The reply should hold only the lines from the one with "Document page, 1241x1754 pixels." through the end of the data, each given exactly.

** Opening Given records block **

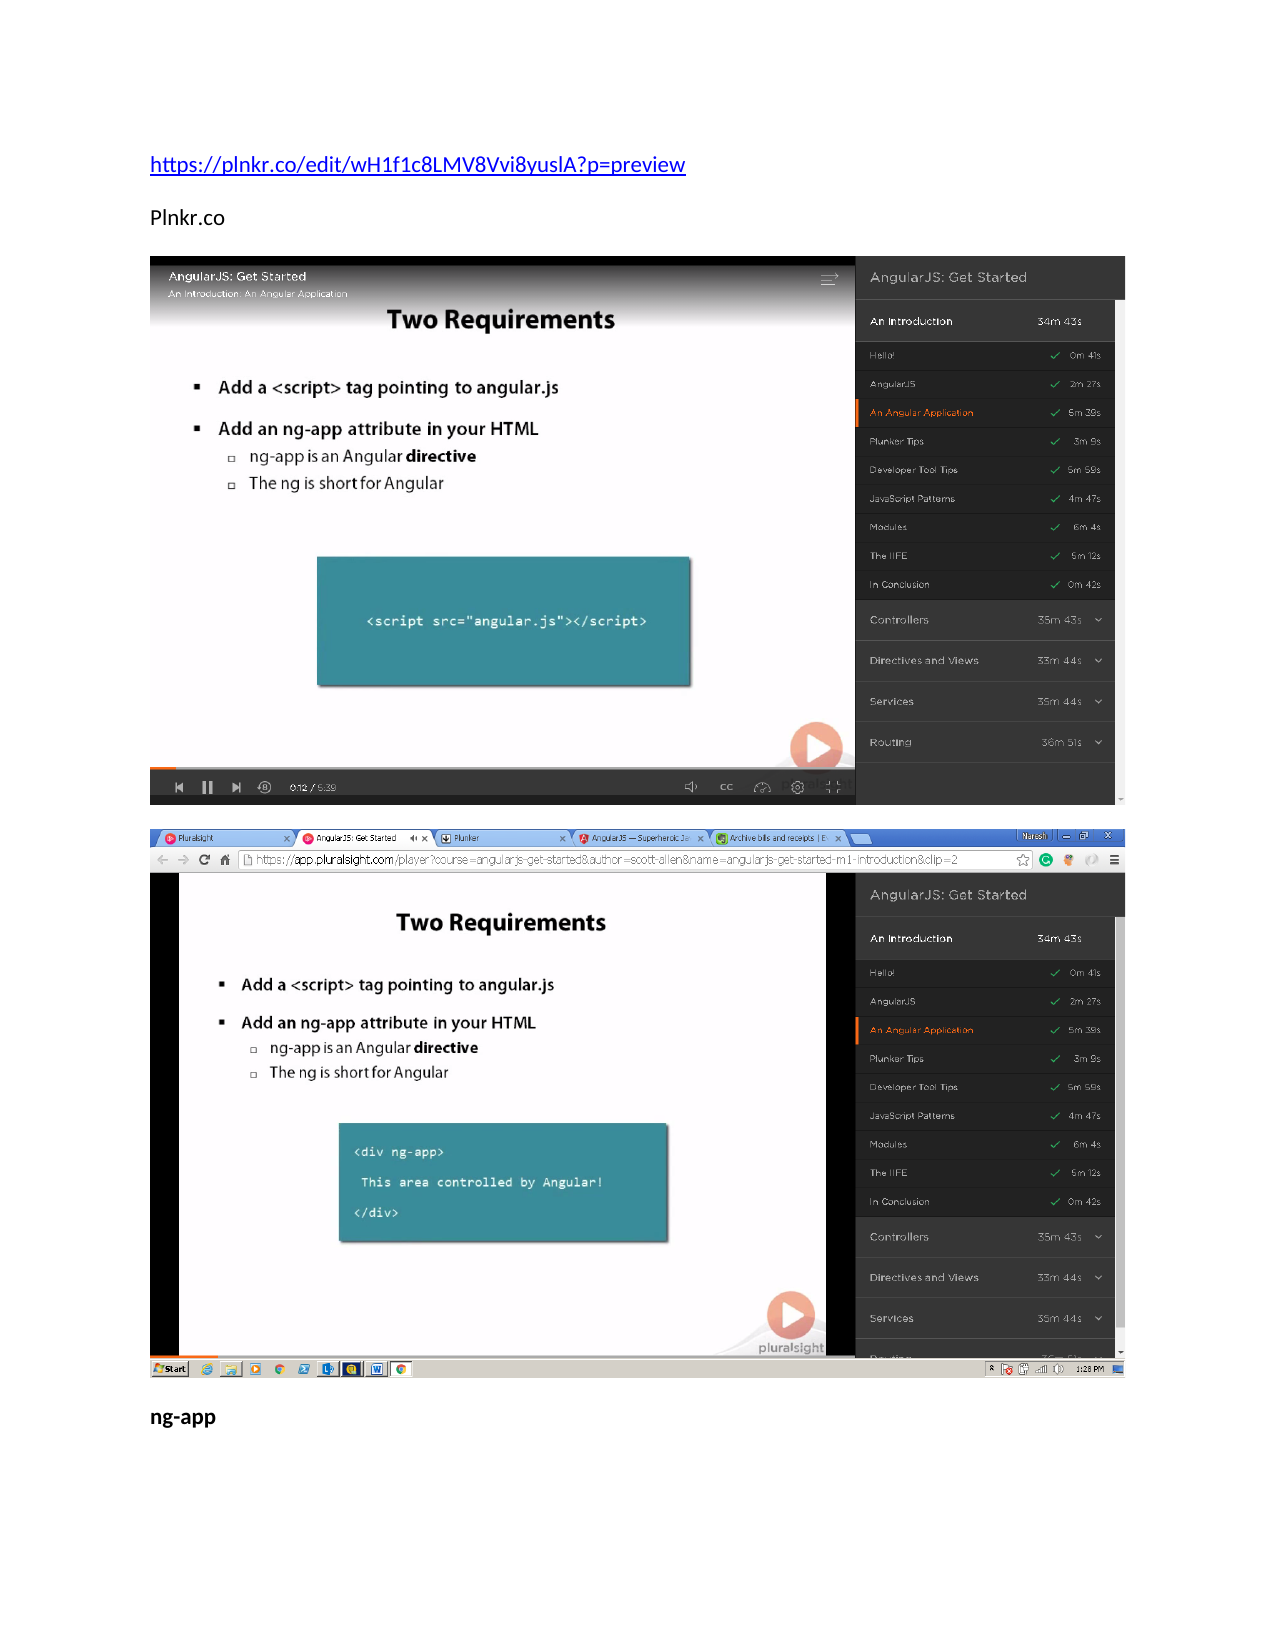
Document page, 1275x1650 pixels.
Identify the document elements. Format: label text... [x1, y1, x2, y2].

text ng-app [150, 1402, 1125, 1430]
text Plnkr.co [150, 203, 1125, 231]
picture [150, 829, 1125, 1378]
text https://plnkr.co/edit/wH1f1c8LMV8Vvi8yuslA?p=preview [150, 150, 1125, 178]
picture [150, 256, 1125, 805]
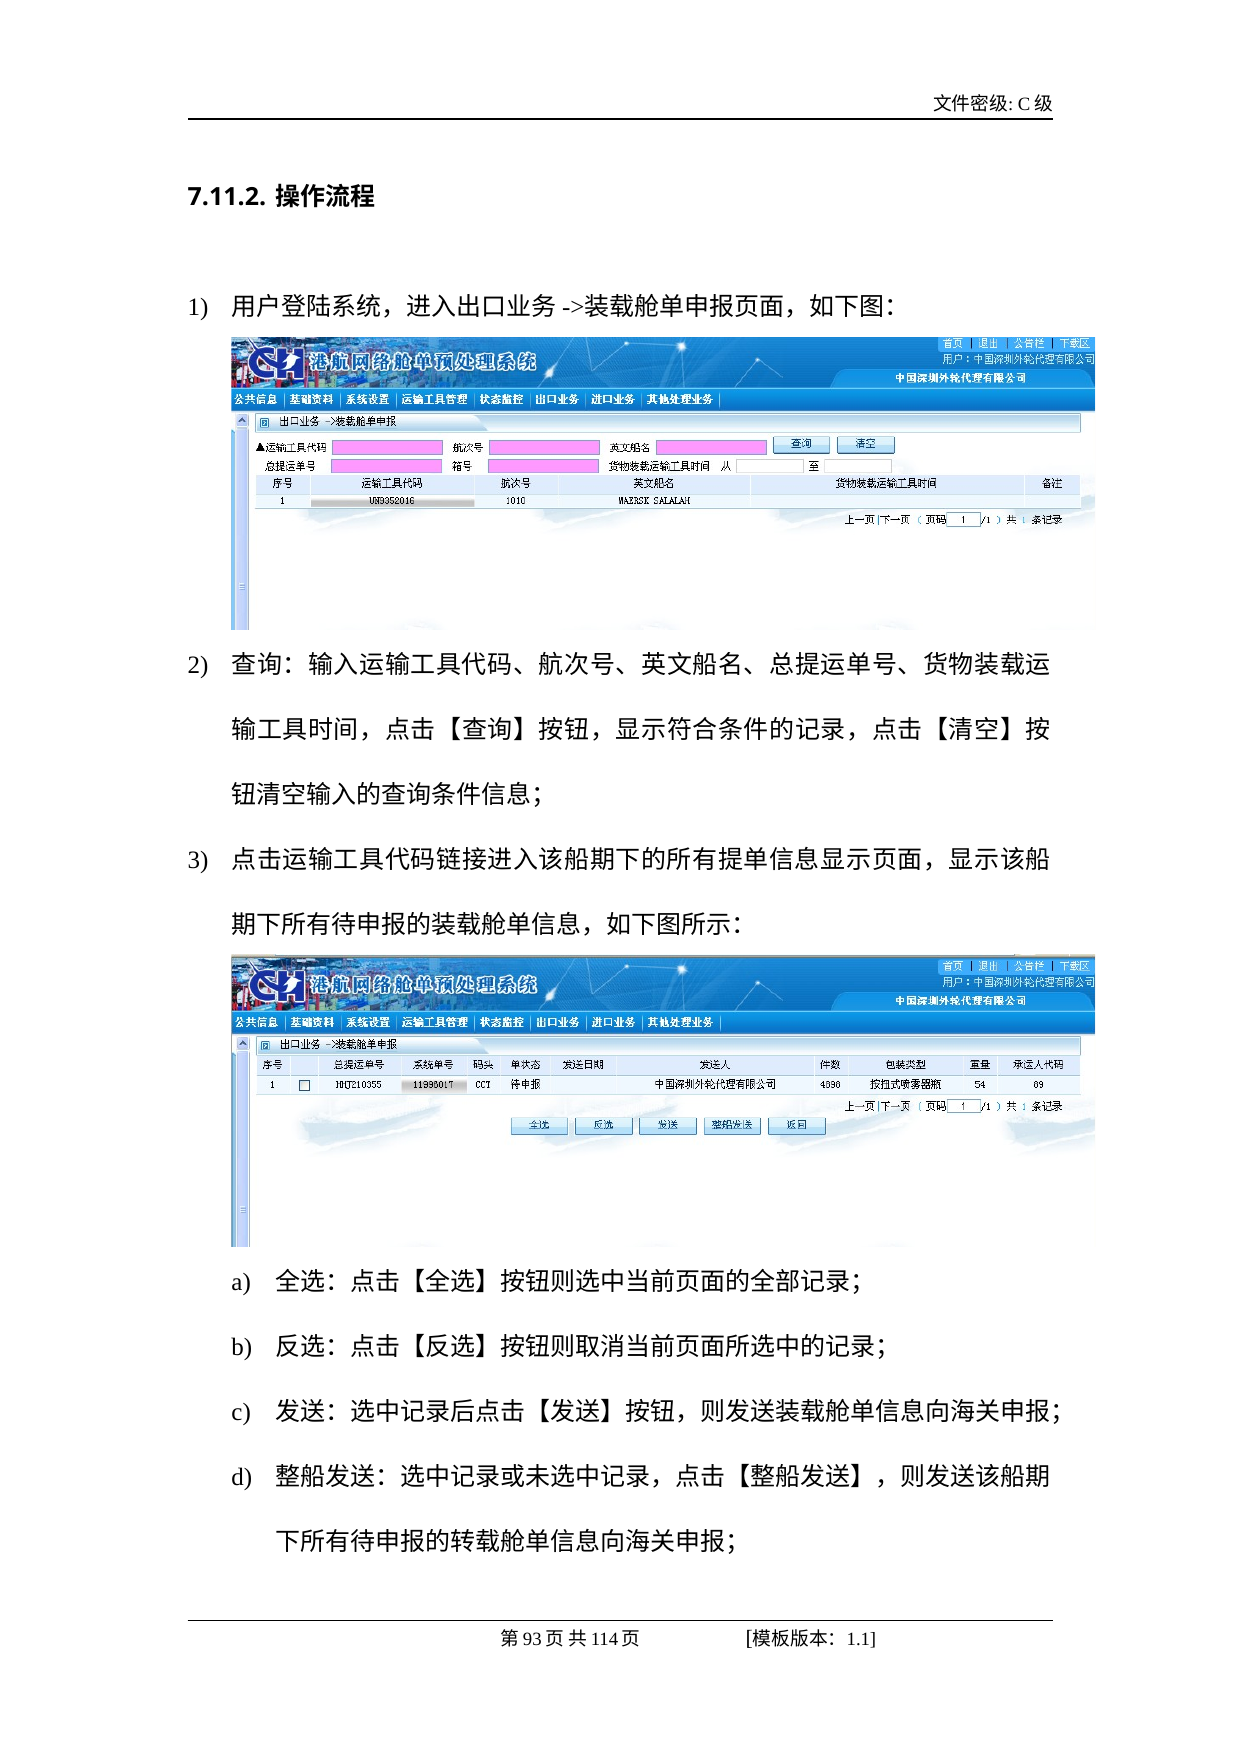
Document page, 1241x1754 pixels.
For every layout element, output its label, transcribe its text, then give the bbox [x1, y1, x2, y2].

** Closing Given records block **

Exercise result:
Document page, 1241x1754 pixels.
For every layout element, output its label, transcribe its text, then give the bbox [x1, y1, x2, y2].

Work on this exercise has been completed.